◆ **Directions for this task**:
Please edit the text of all the records below by changing every "Parker hydraulic piston motor" to "Parker piston motor" and leaving the rest untouched. Leave out the pictures and give only the edited text.

(Collected data entries)
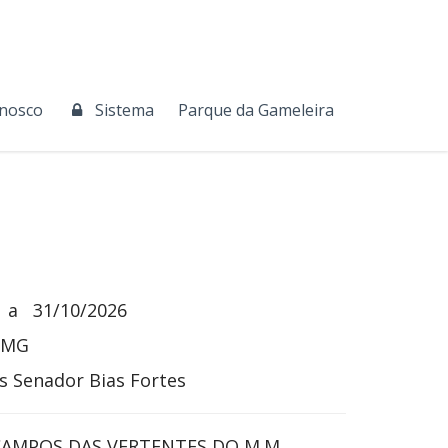
onosco
Sistema
Parque da Gameleira
a
31/10/2026
 MG
s Senador Bias Fortes
AMPOS DAS VERTENTES DO M.M.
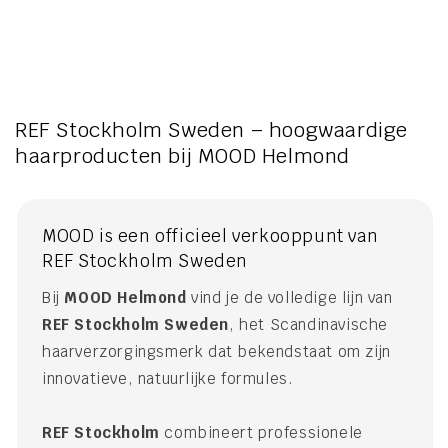
REF Stockholm Sweden – hoogwaardige
haarproducten bij MOOD Helmond
MOOD is een officieel verkooppunt van
REF Stockholm Sweden
Bij
MOOD Helmond
vind je de volledige lijn van
REF Stockholm Sweden
, het Scandinavische
haarverzorgingsmerk dat bekendstaat om zijn
innovatieve, natuurlijke formules.
REF Stockholm
combineert professionele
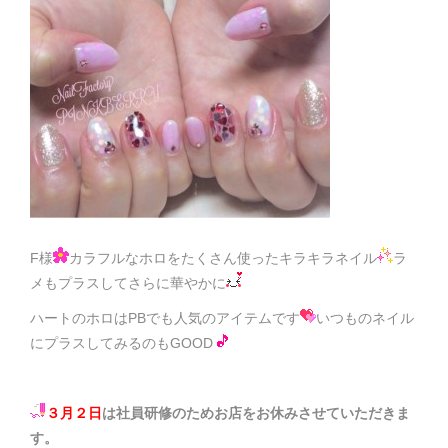
F様
カラフルなホロをたくさん使ったキラキラネイル
ラ
メもプラスしてさらに華やかに
ハートのホロはPBでも人気のアイテムです
いつものネイル
にプラスしてみるのもGOOD
３月２日
は社員研修のためお店をお休みさせていただきま
す。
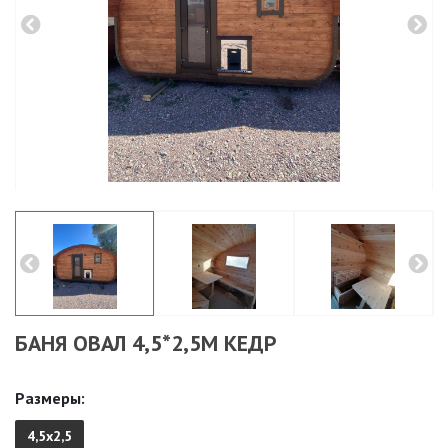
БАНЯ ОВАЛ 4,5*2,5М КЕДР
Размеры:
4,5х2,5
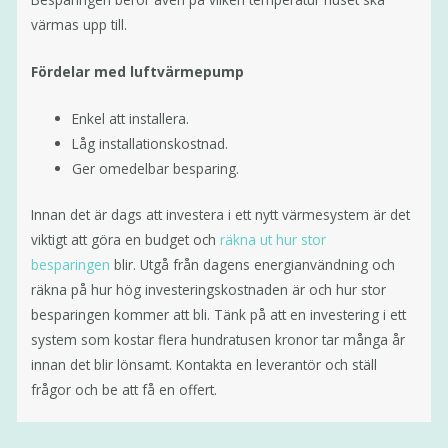
värmas upp till.
Fördelar med luftvärmepump
Enkel att installera.
Låg installationskostnad.
Ger omedelbar besparing.
Innan det är dags att investera i ett nytt värmesystem är det
viktigt att göra en budget och
räkna ut hur stor
besparingen
blir. Utgå från dagens energianvändning och
räkna på hur hög investeringskostnaden är och hur stor
besparingen kommer att bli. Tänk på att en investering i ett
system som kostar flera hundratusen kronor tar många år
innan det blir lönsamt. Kontakta en leverantör och ställ
frågor och be att få en offert.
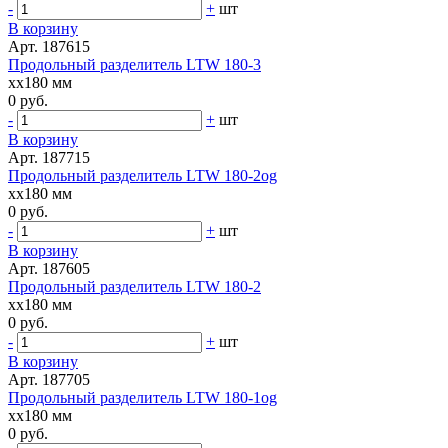
-
+
шт
В корзину
Арт. 187615
Продольный разделитель LTW 180-3
xx180 мм
0 руб.
-
+
шт
В корзину
Арт. 187715
Продольный разделитель LTW 180-2og
xx180 мм
0 руб.
-
+
шт
В корзину
Арт. 187605
Продольный разделитель LTW 180-2
xx180 мм
0 руб.
-
+
шт
В корзину
Арт. 187705
Продольный разделитель LTW 180-1og
xx180 мм
0 руб.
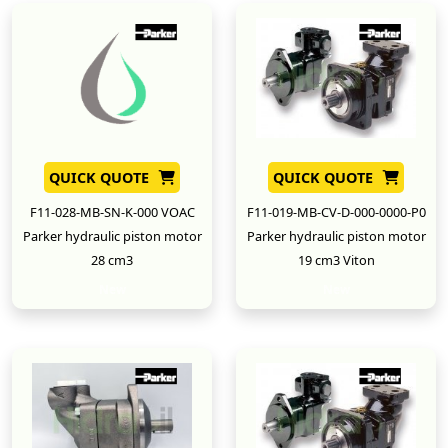
QUICK QUOTE
QUICK QUOTE
F11-028-MB-SN-K-000 VOAC
F11-019-MB-CV-D-000-0000-P0
Parker hydraulic piston motor
Parker hydraulic piston motor
28 cm3
19 cm3 Viton
New
New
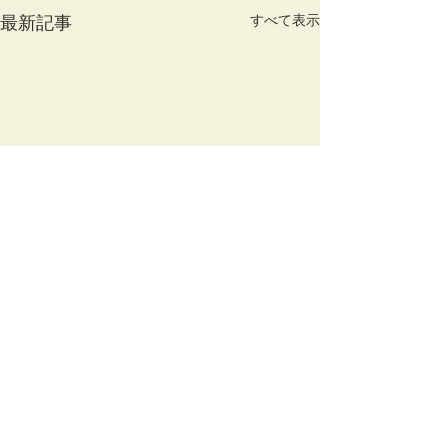
最新記事
すべて表示
コメント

◆ **Answer section**:
onosco
Sistema
Parque da Gameleira
a
31/10/2026
 MG
s Senador Bias Fortes
AMPOS DAS VERTENTES DO M.M.
REF Stockholm Sweden – hoogwaardige
haarproducten bij MOOD Helmond
MOOD is een officieel verkooppunt van
REF Stockholm Sweden
Bij
MOOD Helmond
vind je de volledige lijn van
REF Stockholm Sweden
, het Scandinavische
haarverzorgingsmerk dat bekendstaat om zijn
innovatieve, natuurlijke formules.
REF Stockholm
combineert professionele
F様
カラフルなホロをたくさん使ったキラキラネイル
ラ
メもプラスしてさらに華やかに
ハートのホロはPBでも人気のアイテムです
いつものネイル
にプラスしてみるのもGOOD
３月２日
は社員研修のためお店をお休みさせていただきま
す。
БАНЯ ОВАЛ 4,5*2,5М КЕДР
Размеры:
4,5х2,5
värmas upp till.
Fördelar med luftvärmepump
Enkel att installera.
Låg installationskostnad.
Ger omedelbar besparing.
Innan det är dags att investera i ett nytt värmesystem är det
viktigt att göra en budget och
räkna ut hur stor
besparingen
blir. Utgå från dagens energianvändning och
räkna på hur hög investeringskostnaden är och hur stor
besparingen kommer att bli. Tänk på att en investering i ett
system som kostar flera hundratusen kronor tar många år
innan det blir lönsamt. Kontakta en leverantör och ställ
frågor och be att få en offert.
-
+
шт
В корзину
Арт. 187615
Продольный разделитель LTW 180-3
xx180 мм
0 руб.
-
+
шт
В корзину
Арт. 187715
Продольный разделитель LTW 180-2og
xx180 мм
0 руб.
-
+
шт
В корзину
Арт. 187605
Продольный разделитель LTW 180-2
xx180 мм
0 руб.
-
+
шт
В корзину
Арт. 187705
Продольный разделитель LTW 180-1og
xx180 мм
0 руб.
QUICK QUOTE
QUICK QUOTE
F11-028-MB-SN-K-000 VOAC
F11-019-MB-CV-D-000-0000-P0
Parker piston motor
Parker piston motor
28 cm3
19 cm3 Viton
New
New
最新記事
すべて表示
コメント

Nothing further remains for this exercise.